Mengerahkan penagih tunggakan justru menunjukkan arogansi penguasa dan pejabat BPJS yang tetap bisa hidup enak dengan gaji ratusan juta rupiah. Padahal, amal apapun yang bisa menjadi wasilah diharamkannya sesuatu dihukumi dengan haram juga. Akidah para penagih sedang dipertaruhkan dengan melakukan keharaman. Membantu negara melakukan kezaliman terus menerus.
Sekali lagi negara gagal dalam mengupayakan kesejahteraan rakyatnya. Kezaliman terjadi sebagai ekses tidak sejahterahnya rakyat. Mereka yang memegang harta dan kedudukan tertentu dengan mudah mengakses kesehatan. Sementara rakyat kecil, papa dan bekerja serabutan tak tahu apa yang harus dibayar, urusan makanpun masih tanda tanya.
Akar persoalan sebenarnya adalah karena sistem yang diadopsi penguasa hari ini adalah sistem sekuler demokrasi kapitalis neoliberal.

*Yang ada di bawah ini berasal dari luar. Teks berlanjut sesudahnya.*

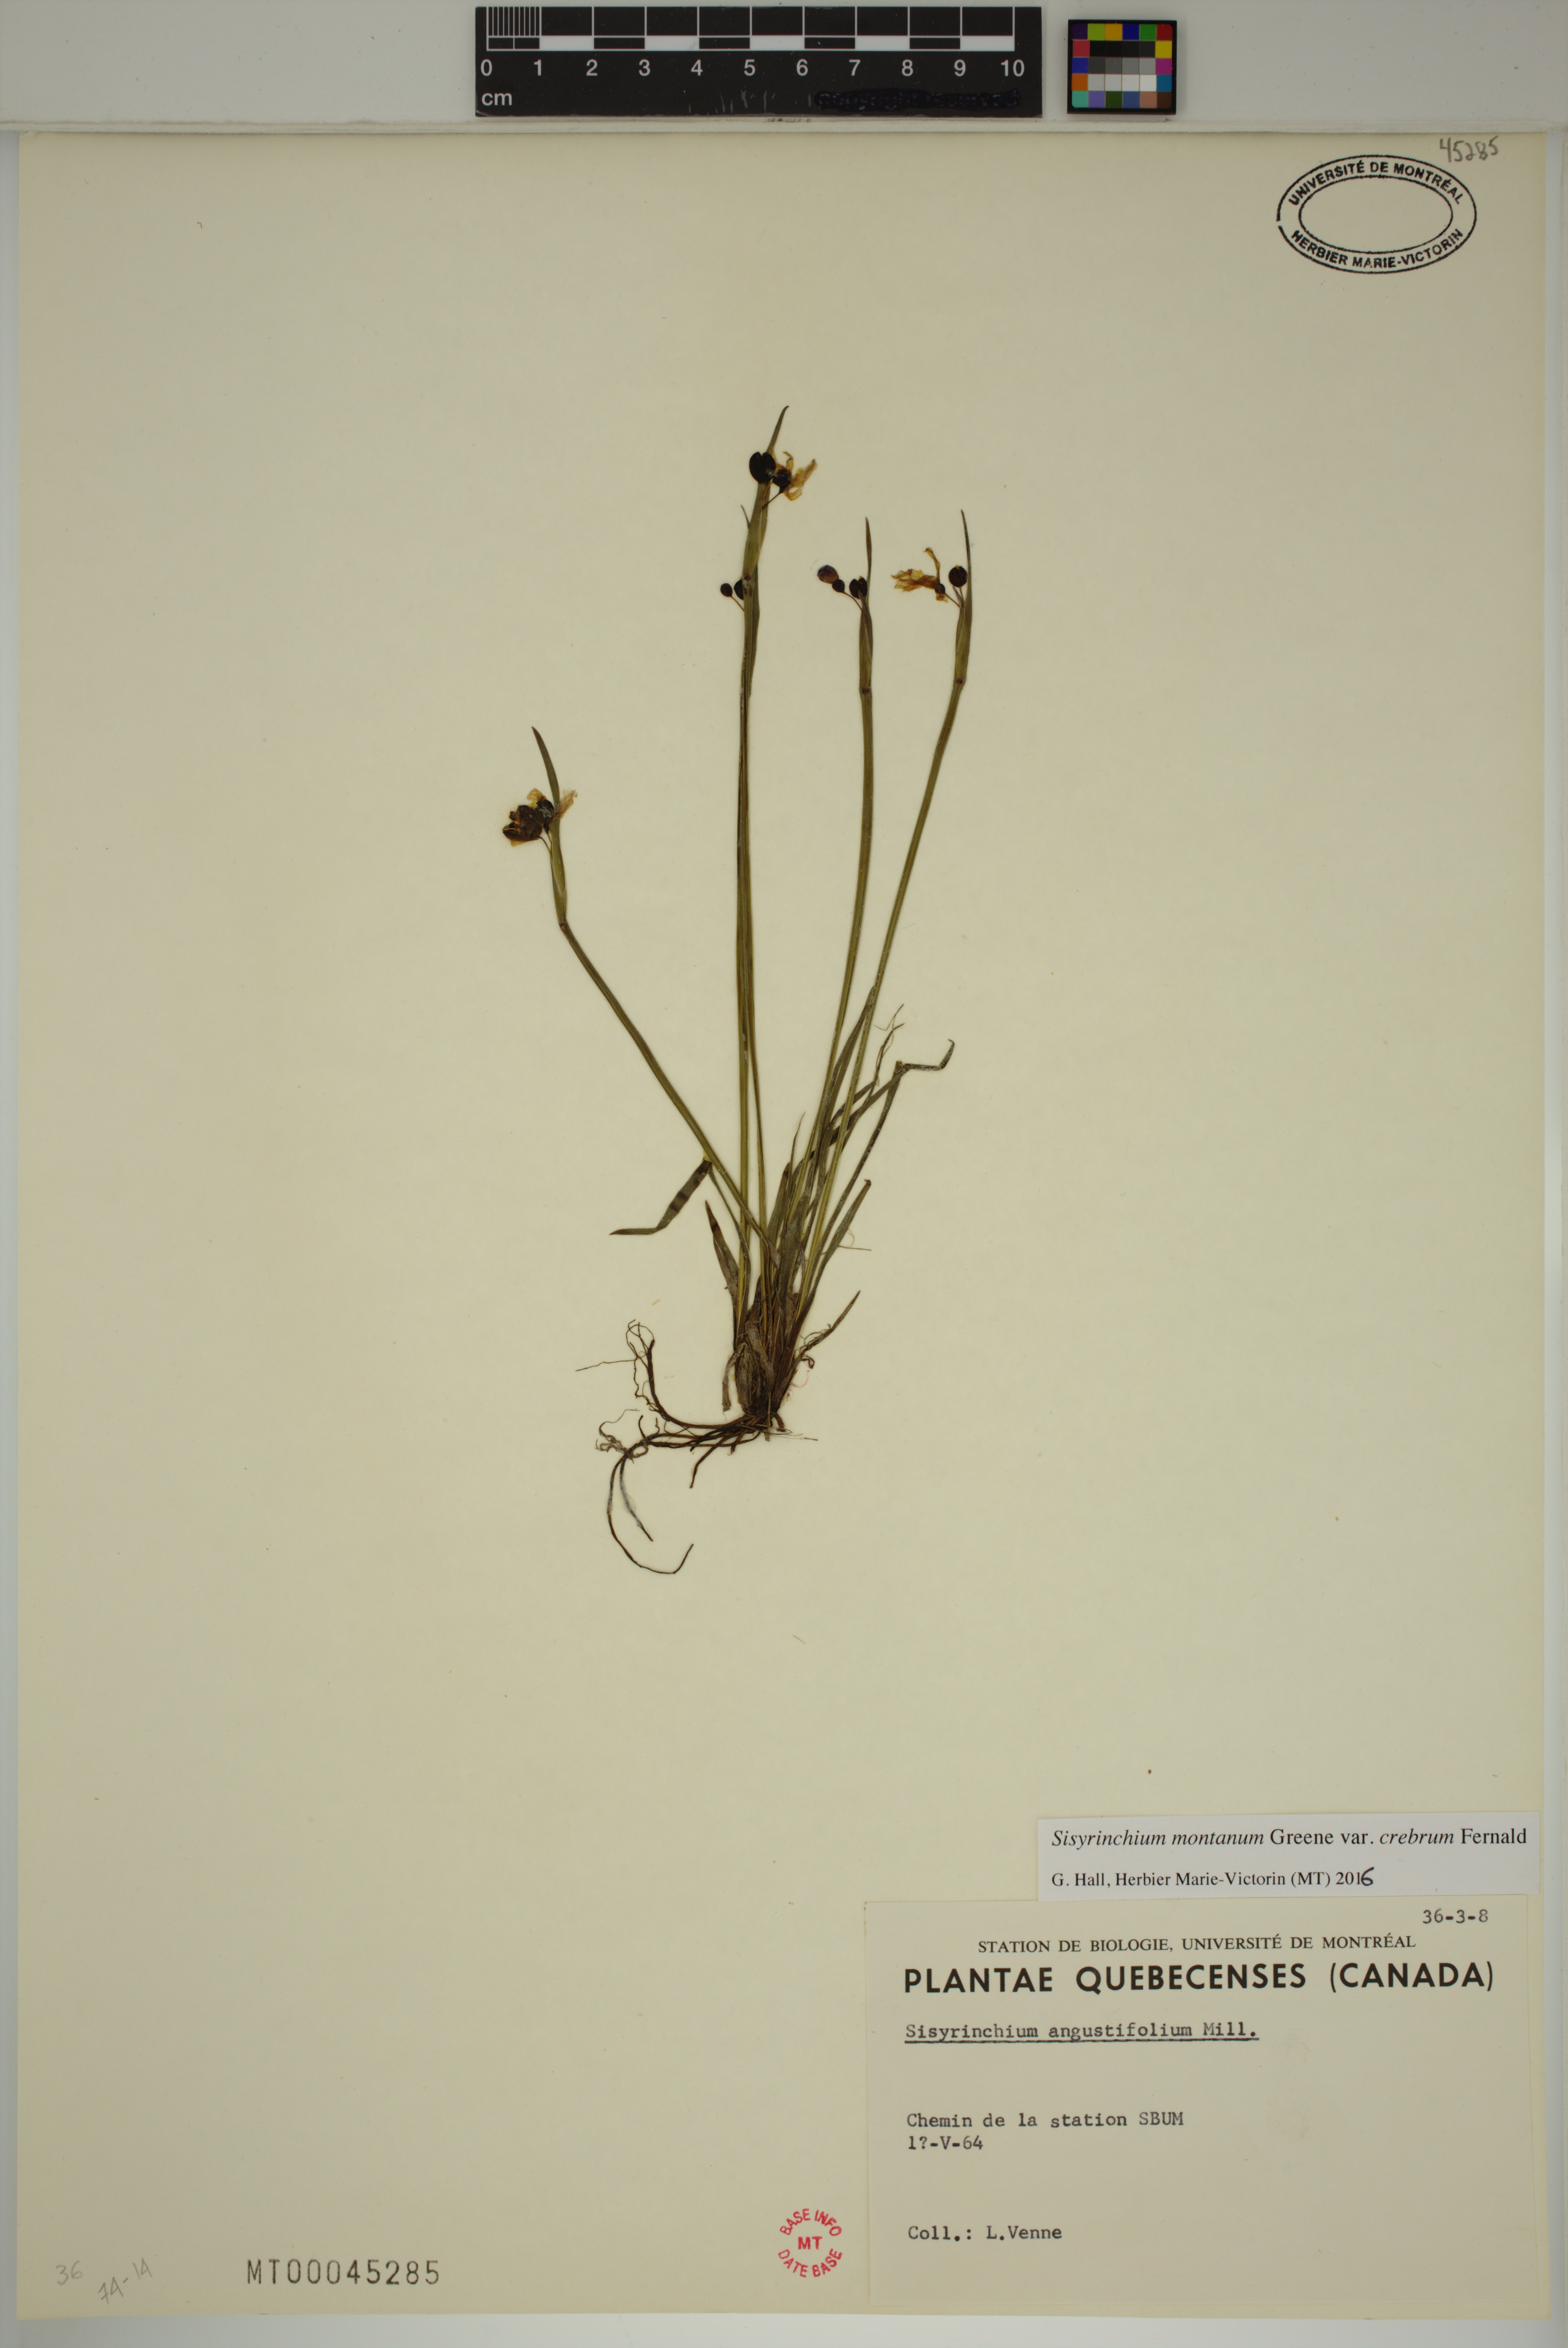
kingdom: Plantae
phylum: Tracheophyta
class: Liliopsida
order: Asparagales
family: Iridaceae
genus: Sisyrinchium
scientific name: Sisyrinchium montanum
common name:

Yang semuanya tak lahir dari syariat Allah yang mulia. Saatnya umat campakkan dan beralih ke sistem Islam yang kepemimpinannya berdimensi riayah dan junnah dan aturannya solutif dan adil.

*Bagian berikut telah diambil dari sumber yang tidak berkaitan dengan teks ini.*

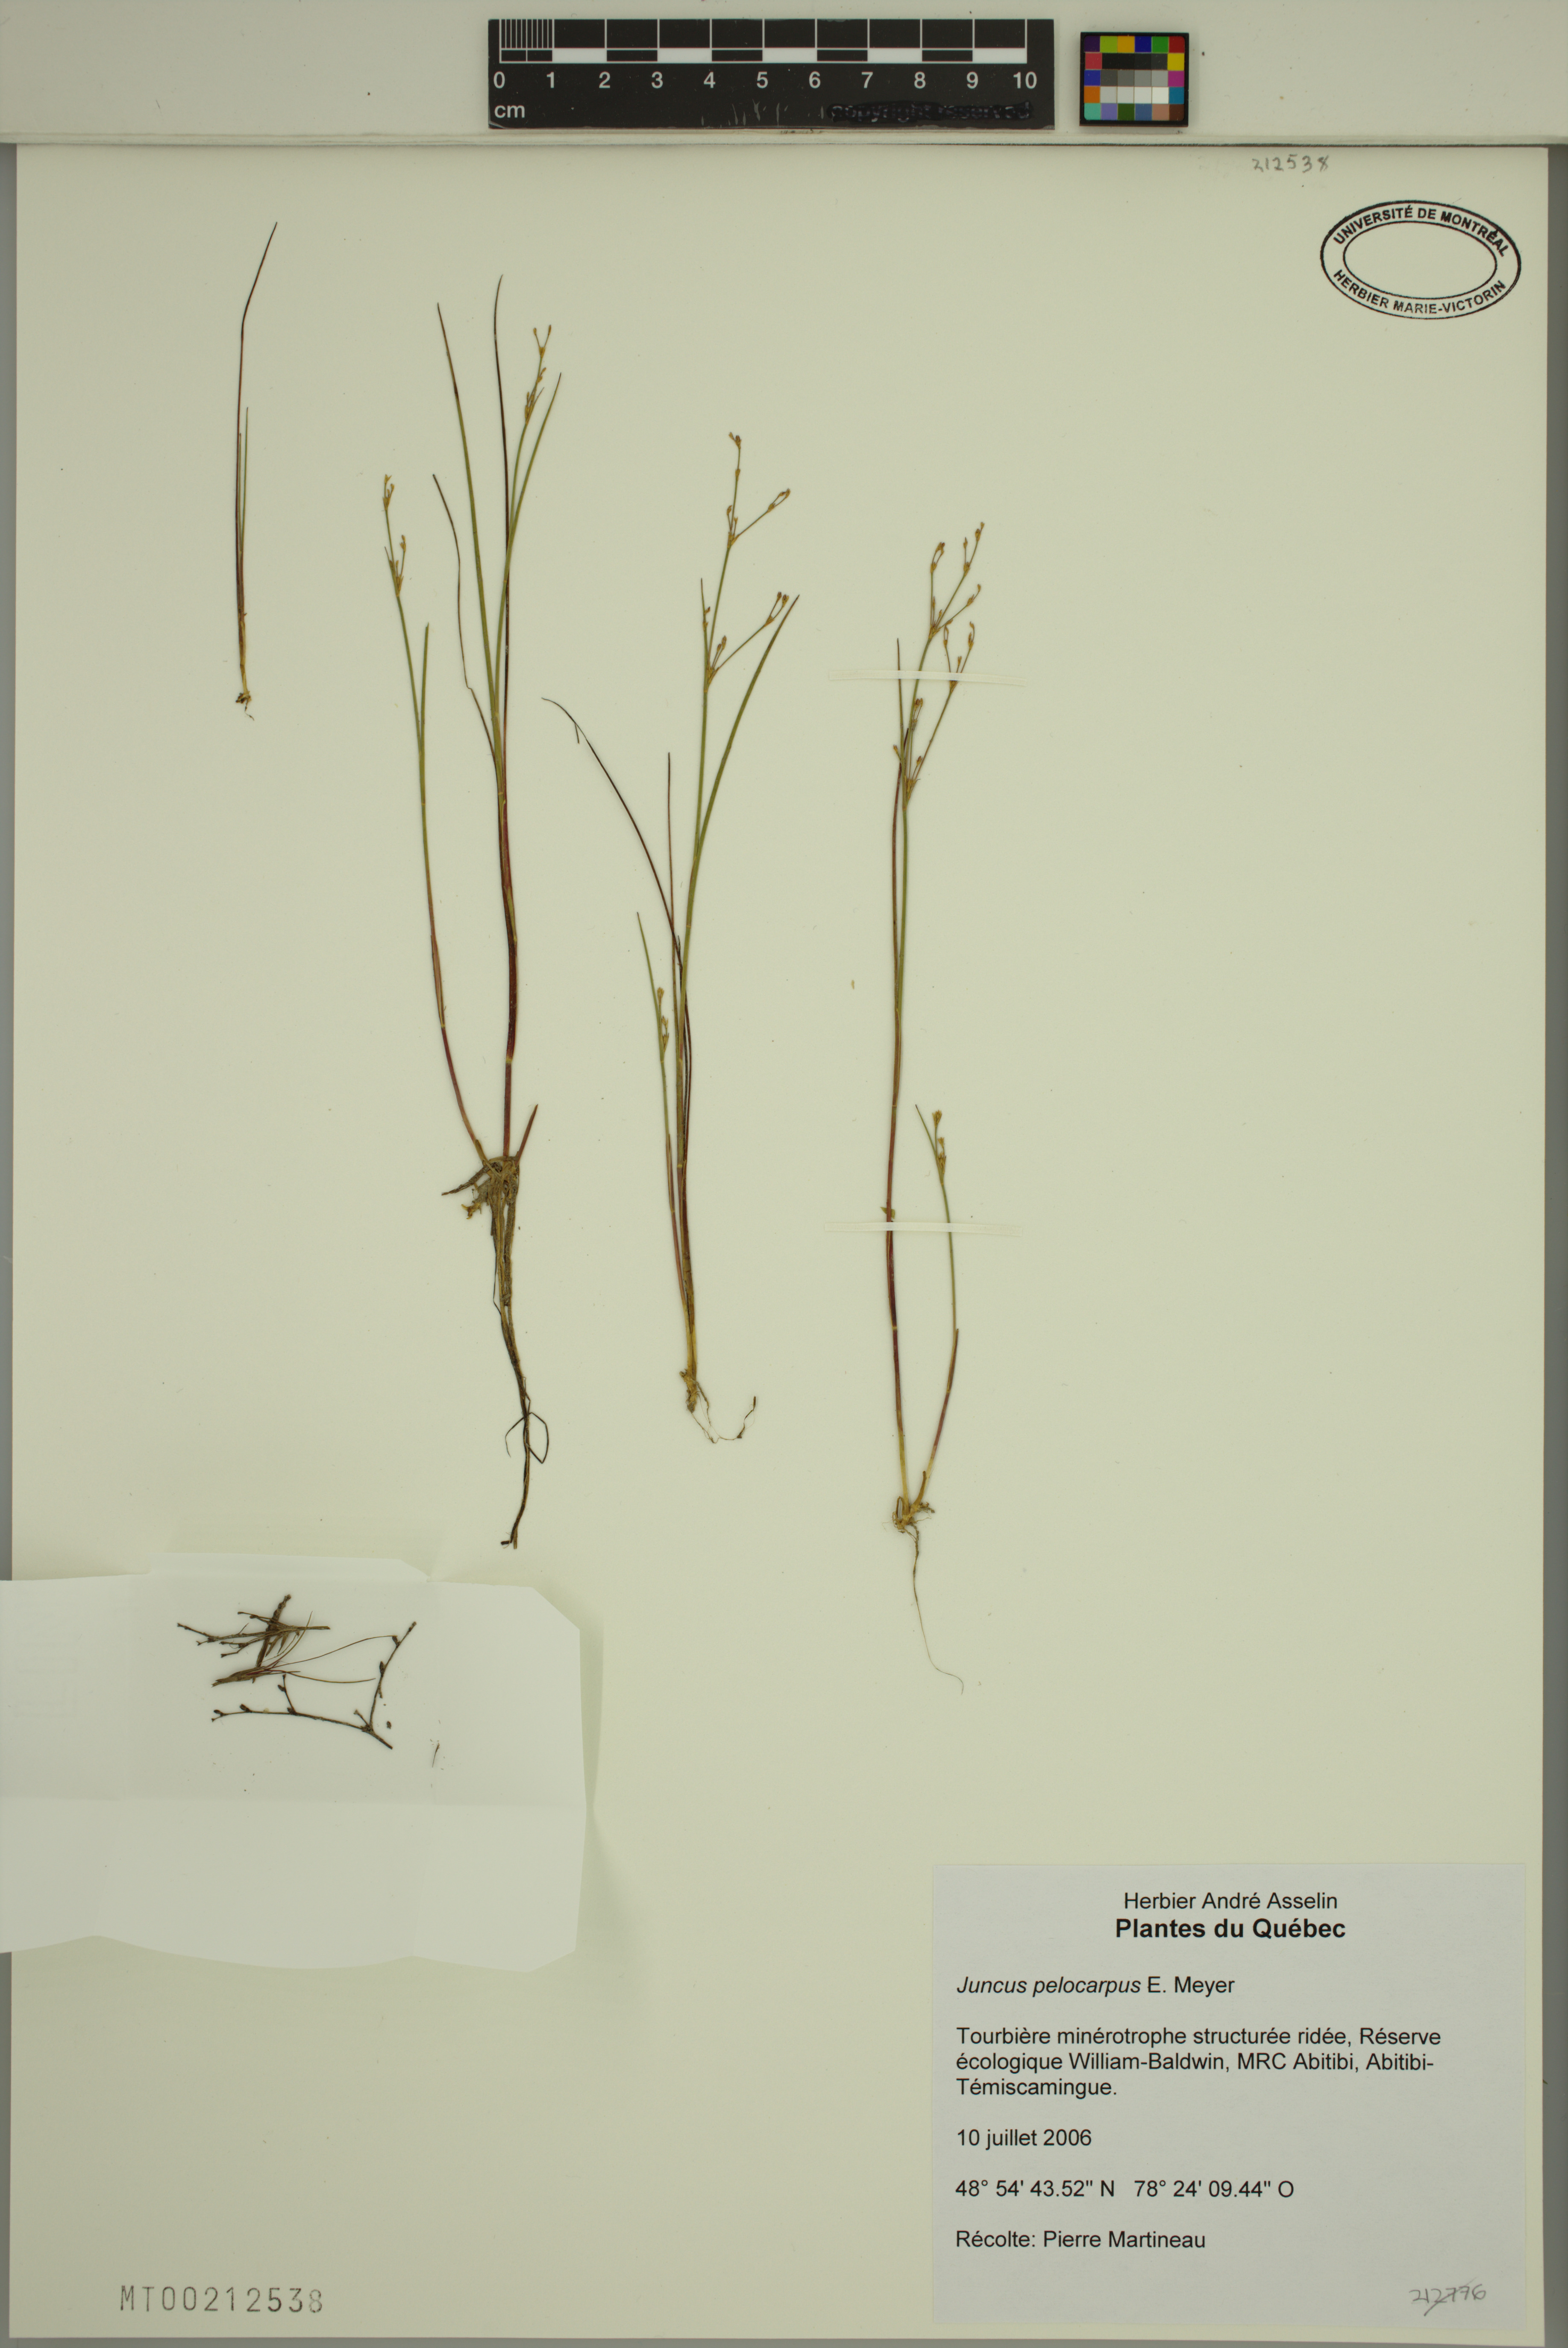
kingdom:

Rasulullah SAW bersabda, “Sesungguhnya seorang imam adalah perisai, orang-orang berperang dari belakangnya dan menjadikannya pelindung, maka jika ia memerintahkan ketakwaan kepada Allah ‘azza wa jalla dan berlaku adil, baginya terdapat pahala dan jika ia memerintahkan yang selainnya maka ia harus bertanggungjawab atasnya)“ (HR. al-Bukhari, Muslim, an-Nasai dan Ahmad).
Artinya tidak mengarah pada makna selainnya, melainkan negara itu hadir sebagai junnah atau perisai ketika rakyatnya mengalami kesulitan. Negara hadir sebagaimana seorang ibu yang tak pernah melewatkan sedetikpun waktunya memastikan anak-anaknya sehat lahir batin, dunia akhirat.
Hanya dengan Islam urusan kesehatan rakyat menjadi bagian yang utama bagi negara. Hanya dengan syariatNya kesehatan bukan pertaruhan nyawa dan rusaknya akidah. Maka, solusi yang terbaik hari ini, bukan mengerahkan penagih yang berarti melanggengkan sistem yang rusak dan cenderung mengundang dosa tapi justru menggantinya dengan sistem pengaturan dari Allah SWT saja, yaitu syariat kaffah. Wallahu a’ lam biashowab.